======== Working data
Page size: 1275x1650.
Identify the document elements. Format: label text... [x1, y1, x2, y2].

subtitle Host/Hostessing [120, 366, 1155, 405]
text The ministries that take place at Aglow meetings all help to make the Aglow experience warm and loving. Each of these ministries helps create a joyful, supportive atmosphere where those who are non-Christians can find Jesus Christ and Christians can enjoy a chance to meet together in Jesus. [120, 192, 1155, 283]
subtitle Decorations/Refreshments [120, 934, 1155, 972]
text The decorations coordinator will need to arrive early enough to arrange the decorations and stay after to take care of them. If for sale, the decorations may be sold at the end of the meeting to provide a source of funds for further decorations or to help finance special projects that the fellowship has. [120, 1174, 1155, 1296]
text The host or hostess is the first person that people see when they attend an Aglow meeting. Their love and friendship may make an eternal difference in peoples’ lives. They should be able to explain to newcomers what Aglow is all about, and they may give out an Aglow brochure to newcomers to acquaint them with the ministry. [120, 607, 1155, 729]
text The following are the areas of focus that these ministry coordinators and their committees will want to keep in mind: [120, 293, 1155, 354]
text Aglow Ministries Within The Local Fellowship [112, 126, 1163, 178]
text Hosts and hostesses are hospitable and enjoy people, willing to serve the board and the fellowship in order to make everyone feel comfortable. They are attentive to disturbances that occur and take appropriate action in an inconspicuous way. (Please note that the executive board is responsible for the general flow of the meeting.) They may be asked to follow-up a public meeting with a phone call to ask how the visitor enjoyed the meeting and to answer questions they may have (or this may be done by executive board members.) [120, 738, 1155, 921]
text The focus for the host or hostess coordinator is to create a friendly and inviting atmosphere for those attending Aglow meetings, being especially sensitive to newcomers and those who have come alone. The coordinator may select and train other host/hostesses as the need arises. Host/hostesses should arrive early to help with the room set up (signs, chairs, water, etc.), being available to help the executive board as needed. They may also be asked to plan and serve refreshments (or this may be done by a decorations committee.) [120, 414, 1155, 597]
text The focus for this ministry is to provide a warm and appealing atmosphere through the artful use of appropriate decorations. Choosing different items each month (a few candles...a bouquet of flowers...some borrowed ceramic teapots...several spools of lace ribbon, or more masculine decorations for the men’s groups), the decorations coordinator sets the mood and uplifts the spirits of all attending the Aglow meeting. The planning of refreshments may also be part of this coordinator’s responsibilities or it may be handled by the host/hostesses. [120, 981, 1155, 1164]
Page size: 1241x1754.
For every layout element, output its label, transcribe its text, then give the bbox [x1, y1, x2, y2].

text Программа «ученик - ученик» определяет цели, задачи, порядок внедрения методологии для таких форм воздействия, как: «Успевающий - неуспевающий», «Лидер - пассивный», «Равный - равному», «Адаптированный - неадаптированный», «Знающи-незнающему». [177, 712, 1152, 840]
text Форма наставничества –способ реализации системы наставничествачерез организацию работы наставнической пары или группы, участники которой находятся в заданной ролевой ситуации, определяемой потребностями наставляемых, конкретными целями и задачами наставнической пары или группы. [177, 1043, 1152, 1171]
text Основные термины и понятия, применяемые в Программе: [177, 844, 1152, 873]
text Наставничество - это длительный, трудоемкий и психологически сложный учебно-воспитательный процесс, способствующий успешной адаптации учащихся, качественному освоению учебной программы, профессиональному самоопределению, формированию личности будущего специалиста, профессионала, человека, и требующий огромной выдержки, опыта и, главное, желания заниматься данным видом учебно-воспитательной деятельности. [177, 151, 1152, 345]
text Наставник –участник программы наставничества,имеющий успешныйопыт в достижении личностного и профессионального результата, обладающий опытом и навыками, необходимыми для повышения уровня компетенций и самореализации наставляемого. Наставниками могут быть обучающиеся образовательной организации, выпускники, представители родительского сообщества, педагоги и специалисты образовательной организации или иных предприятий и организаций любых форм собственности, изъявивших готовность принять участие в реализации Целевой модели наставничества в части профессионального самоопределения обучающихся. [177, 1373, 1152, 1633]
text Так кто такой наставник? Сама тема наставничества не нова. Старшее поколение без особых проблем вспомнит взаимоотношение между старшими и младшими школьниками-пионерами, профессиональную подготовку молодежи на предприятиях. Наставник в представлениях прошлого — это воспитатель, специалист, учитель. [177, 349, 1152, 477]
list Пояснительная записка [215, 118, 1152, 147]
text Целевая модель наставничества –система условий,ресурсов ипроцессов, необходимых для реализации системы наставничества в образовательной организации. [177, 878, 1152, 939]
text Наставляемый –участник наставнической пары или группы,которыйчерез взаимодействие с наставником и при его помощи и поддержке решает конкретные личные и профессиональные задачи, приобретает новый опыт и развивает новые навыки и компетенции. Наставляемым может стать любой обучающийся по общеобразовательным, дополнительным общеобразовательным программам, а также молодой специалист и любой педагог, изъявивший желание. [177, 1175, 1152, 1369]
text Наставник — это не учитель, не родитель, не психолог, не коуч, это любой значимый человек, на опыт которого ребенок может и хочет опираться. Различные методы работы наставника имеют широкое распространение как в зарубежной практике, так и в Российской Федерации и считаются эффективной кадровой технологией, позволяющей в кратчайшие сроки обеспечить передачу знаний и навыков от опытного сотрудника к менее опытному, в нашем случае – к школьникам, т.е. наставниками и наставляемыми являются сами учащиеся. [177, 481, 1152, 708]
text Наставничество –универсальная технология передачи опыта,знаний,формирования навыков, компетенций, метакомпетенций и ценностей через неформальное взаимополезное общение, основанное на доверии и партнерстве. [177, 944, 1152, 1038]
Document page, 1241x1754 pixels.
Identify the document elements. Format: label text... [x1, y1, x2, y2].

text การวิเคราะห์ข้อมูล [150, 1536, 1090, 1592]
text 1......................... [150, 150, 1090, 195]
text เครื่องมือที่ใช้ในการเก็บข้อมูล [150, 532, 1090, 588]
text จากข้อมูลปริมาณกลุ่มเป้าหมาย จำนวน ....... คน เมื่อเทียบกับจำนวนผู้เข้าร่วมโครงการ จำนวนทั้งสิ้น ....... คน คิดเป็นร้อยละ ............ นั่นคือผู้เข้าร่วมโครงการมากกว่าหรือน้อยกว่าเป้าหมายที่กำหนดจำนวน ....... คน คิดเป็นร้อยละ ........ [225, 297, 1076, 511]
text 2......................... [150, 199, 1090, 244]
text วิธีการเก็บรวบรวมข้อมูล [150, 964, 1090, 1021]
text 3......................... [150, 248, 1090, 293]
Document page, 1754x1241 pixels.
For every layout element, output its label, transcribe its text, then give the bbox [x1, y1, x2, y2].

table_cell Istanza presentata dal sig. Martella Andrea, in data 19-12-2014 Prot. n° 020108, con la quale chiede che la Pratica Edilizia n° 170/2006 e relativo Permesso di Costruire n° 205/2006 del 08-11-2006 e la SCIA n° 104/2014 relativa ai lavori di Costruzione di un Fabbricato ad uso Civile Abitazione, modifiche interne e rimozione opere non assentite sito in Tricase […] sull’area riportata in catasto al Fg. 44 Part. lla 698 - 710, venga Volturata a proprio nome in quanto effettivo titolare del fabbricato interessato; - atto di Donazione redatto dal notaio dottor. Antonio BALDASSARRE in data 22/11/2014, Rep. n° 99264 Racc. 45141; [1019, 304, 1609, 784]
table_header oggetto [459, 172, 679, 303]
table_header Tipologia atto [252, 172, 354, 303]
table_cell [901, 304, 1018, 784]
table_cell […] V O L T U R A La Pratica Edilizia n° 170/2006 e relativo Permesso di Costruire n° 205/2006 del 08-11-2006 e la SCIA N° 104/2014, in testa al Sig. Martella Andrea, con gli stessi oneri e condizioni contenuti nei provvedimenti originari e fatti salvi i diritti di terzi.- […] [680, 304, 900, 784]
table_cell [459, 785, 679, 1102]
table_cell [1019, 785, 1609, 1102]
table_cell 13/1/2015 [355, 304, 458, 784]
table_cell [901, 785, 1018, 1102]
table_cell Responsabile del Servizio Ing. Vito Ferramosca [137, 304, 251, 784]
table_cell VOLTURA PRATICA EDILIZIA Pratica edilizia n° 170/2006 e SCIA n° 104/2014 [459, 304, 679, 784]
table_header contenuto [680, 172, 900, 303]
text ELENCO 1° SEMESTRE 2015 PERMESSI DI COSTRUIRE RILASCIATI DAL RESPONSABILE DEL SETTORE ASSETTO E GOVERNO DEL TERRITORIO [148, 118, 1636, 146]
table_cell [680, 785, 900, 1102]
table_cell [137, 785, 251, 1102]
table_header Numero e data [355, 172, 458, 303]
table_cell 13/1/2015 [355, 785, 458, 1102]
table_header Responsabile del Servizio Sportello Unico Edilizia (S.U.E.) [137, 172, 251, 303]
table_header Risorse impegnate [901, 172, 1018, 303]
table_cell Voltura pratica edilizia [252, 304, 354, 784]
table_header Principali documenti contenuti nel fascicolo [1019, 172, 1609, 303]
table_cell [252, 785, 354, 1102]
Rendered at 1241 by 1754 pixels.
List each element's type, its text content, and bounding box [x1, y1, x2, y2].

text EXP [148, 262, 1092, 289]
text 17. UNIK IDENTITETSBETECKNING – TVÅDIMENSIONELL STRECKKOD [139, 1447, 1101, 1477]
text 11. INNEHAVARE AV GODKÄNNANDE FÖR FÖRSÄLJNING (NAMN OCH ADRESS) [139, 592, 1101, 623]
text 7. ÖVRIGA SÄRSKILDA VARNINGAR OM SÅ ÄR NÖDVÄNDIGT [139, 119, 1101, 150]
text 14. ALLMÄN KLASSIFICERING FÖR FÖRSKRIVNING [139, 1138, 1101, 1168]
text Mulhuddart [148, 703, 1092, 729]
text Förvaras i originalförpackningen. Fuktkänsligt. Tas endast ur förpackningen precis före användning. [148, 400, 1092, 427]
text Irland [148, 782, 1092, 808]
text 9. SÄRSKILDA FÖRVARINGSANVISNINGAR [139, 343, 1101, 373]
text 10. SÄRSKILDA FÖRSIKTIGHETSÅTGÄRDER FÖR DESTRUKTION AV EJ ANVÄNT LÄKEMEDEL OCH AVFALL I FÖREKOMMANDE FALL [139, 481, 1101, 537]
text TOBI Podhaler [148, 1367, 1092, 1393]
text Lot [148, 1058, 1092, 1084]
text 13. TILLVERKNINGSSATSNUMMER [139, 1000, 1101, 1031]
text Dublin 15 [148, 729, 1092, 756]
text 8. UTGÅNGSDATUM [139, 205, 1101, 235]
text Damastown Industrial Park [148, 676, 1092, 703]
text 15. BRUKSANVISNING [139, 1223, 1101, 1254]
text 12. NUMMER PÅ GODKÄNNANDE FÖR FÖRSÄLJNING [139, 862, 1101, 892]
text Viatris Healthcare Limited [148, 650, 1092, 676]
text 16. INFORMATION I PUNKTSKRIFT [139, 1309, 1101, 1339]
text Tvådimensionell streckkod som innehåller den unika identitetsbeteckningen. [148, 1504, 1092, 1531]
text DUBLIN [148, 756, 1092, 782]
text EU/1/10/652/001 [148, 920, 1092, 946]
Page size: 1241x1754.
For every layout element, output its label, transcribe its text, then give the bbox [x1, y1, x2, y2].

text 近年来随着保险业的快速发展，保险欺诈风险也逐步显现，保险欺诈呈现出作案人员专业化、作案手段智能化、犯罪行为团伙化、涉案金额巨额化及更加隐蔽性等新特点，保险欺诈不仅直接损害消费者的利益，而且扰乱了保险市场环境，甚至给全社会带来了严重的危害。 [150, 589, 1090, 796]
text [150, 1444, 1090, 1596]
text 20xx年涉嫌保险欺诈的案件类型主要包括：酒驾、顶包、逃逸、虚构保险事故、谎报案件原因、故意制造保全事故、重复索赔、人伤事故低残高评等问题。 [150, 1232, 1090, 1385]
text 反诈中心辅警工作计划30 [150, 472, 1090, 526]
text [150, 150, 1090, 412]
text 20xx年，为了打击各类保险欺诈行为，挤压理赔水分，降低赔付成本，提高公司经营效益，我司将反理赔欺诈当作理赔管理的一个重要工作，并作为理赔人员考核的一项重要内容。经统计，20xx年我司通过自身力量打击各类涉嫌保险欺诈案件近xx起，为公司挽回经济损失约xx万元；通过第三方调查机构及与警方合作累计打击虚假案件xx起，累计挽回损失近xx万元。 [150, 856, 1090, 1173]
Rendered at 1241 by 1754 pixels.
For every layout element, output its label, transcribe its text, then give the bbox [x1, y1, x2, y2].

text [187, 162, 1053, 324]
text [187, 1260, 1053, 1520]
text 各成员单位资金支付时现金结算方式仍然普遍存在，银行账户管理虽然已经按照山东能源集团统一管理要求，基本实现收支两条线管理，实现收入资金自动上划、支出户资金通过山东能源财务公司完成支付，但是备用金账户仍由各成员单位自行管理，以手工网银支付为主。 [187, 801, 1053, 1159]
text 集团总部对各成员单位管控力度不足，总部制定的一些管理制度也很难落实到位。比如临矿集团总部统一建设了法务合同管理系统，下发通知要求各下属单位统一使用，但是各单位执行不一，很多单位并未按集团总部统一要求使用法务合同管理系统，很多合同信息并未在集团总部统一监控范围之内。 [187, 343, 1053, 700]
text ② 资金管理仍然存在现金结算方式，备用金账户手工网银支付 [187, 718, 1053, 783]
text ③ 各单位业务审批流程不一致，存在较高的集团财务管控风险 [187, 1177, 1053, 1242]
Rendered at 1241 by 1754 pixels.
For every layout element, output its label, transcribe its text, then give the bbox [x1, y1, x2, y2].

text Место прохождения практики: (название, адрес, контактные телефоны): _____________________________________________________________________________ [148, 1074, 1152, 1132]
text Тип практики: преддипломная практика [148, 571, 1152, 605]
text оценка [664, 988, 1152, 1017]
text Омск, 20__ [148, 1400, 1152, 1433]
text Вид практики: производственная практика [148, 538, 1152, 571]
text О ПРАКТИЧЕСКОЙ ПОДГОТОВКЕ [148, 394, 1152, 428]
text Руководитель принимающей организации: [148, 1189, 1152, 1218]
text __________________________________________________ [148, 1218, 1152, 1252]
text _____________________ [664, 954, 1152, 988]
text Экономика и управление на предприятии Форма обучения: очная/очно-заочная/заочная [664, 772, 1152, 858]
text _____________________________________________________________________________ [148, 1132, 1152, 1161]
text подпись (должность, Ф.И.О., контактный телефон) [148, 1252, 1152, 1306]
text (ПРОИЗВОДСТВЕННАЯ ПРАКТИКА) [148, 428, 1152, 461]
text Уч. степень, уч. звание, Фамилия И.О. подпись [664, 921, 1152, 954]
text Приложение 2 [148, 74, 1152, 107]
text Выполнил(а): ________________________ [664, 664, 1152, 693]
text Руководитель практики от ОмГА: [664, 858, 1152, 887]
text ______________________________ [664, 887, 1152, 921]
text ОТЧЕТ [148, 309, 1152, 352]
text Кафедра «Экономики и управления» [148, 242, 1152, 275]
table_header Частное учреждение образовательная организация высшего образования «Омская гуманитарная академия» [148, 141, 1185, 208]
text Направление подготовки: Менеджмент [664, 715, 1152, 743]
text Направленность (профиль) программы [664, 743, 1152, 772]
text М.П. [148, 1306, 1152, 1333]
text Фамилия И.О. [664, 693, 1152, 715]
================
== Task statement ==
Given the records above, reproduce precisely and only the lines between the line holding "Document page, 1241x1754 pixels." and the line holding "Document page, 1754x1241 pixels.", inclusive.

== Solution to this exercise ==
Document page, 1241x1754 pixels.
Identify the document elements. Format: label text... [x1, y1, x2, y2].

text การวิเคราะห์ข้อมูล [150, 1536, 1090, 1592]
text 1......................... [150, 150, 1090, 195]
text เครื่องมือที่ใช้ในการเก็บข้อมูล [150, 532, 1090, 588]
text จากข้อมูลปริมาณกลุ่มเป้าหมาย จำนวน ....... คน เมื่อเทียบกับจำนวนผู้เข้าร่วมโครงการ จำนวนทั้งสิ้น ....... คน คิดเป็นร้อยละ ............ นั่นคือผู้เข้าร่วมโครงการมากกว่าหรือน้อยกว่าเป้าหมายที่กำหนดจำนวน ....... คน คิดเป็นร้อยละ ........ [225, 297, 1076, 511]
text 2......................... [150, 199, 1090, 244]
text วิธีการเก็บรวบรวมข้อมูล [150, 964, 1090, 1021]
text 3......................... [150, 248, 1090, 293]
Document page, 1754x1241 pixels.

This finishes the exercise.